→ GIVEN ENTRIES
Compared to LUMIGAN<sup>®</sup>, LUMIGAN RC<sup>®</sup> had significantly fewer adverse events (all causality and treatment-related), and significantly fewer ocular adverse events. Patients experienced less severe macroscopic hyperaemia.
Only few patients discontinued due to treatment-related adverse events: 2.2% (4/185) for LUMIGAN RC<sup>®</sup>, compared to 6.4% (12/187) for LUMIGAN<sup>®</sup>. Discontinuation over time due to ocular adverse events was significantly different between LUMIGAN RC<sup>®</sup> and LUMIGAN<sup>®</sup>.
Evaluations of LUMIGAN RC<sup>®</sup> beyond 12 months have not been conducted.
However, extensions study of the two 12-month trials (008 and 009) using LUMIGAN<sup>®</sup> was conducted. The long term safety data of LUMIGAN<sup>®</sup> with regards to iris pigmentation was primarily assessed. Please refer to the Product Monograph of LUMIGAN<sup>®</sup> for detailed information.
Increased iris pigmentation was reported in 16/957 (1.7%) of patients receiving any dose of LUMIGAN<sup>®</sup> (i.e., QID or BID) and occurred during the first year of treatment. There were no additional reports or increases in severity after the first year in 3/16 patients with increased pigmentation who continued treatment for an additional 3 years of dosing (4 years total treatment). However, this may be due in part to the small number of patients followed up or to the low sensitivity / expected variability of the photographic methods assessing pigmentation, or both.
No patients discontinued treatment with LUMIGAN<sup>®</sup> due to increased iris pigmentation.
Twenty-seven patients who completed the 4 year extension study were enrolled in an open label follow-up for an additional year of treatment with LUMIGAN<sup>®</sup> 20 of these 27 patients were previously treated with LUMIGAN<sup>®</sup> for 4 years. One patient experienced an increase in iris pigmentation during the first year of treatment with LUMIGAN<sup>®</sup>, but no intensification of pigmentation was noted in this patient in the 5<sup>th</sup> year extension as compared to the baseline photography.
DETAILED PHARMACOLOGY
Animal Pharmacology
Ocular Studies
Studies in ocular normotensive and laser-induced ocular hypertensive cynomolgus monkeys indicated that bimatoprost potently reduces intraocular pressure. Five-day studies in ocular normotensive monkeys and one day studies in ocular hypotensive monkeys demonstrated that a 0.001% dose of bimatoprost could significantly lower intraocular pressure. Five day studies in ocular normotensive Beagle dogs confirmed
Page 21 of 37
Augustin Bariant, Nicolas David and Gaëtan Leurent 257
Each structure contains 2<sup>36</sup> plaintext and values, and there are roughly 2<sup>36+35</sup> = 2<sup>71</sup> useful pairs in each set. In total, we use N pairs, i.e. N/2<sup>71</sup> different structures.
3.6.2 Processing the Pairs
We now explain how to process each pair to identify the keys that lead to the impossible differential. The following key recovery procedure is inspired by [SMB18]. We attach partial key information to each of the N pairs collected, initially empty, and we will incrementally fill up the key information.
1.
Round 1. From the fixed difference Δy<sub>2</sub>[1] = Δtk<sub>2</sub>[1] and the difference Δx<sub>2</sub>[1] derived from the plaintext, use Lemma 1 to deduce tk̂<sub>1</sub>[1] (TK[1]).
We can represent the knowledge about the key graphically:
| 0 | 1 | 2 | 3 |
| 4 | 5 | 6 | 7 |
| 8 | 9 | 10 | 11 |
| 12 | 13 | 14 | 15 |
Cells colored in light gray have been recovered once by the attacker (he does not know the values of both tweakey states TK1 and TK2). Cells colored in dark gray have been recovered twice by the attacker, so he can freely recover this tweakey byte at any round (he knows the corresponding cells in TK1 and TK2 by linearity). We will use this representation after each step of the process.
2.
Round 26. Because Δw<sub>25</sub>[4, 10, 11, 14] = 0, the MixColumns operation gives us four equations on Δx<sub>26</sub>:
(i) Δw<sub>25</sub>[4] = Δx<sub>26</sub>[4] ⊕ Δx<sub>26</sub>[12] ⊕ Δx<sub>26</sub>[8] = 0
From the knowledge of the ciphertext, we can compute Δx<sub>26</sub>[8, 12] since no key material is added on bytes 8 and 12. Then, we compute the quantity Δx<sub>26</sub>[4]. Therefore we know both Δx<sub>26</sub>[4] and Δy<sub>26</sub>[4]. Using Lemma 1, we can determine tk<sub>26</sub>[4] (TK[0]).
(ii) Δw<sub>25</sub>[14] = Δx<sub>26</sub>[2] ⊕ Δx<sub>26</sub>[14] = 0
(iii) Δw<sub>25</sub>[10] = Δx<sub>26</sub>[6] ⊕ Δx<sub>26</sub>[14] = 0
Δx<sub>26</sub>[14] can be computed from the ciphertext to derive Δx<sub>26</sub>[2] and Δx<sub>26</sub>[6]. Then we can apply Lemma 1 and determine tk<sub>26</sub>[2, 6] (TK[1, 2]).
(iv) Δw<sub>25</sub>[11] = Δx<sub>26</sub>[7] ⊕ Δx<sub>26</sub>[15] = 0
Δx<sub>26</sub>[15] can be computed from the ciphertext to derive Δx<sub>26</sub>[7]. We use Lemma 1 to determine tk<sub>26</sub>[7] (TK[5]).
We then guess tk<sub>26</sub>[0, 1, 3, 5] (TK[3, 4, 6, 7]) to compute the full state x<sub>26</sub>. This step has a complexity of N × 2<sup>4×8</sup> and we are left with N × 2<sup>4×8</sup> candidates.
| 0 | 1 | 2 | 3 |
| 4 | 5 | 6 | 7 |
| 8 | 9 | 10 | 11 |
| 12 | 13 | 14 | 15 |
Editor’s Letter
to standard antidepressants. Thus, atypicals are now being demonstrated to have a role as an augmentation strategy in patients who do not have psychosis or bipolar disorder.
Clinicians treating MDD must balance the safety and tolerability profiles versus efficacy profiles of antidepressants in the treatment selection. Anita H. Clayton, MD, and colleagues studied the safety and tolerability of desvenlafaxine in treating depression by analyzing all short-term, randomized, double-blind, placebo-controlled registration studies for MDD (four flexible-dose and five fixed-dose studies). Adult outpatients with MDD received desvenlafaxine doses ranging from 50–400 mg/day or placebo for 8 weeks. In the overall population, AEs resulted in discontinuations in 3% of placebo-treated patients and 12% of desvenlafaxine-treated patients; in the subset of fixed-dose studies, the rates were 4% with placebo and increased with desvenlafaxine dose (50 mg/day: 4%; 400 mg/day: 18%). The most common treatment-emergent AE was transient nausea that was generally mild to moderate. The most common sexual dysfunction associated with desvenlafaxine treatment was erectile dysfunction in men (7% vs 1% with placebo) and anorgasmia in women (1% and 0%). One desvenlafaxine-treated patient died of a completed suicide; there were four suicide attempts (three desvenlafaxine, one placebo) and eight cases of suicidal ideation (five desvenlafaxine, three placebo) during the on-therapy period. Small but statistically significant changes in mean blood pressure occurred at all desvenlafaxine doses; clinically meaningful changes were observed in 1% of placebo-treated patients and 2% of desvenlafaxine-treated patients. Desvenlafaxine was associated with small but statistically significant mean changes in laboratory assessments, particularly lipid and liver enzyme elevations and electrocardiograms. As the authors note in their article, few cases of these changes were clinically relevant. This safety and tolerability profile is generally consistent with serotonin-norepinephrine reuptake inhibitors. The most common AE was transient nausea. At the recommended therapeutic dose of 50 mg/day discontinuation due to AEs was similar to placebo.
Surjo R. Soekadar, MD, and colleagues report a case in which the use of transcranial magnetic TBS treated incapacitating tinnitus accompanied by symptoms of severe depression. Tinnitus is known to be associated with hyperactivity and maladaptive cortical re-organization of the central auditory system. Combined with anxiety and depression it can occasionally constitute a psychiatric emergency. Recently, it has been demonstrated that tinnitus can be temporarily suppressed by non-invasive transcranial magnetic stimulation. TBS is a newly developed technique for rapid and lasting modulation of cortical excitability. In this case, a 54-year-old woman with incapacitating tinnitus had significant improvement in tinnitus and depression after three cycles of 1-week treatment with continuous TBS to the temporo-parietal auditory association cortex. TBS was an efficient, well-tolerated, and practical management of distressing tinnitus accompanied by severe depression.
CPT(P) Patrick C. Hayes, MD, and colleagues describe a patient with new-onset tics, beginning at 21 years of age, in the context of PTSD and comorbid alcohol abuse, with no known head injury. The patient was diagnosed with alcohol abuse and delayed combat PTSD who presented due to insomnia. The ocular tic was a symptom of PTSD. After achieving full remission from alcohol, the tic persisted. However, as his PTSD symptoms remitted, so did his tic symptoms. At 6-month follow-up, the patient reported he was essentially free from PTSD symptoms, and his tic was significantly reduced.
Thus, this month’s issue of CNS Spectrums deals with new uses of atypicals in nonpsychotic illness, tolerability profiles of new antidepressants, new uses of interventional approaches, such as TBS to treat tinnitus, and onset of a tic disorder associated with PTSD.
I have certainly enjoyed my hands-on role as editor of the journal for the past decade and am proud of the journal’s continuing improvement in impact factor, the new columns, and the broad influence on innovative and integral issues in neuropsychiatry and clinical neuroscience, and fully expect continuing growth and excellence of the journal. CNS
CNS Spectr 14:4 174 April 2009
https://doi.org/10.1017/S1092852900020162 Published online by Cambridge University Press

→ ABOUT THIS EXERCISE
Using the material above, work out how many lines contain the string "related". Give the number only.

→ COMPLETED TASK
2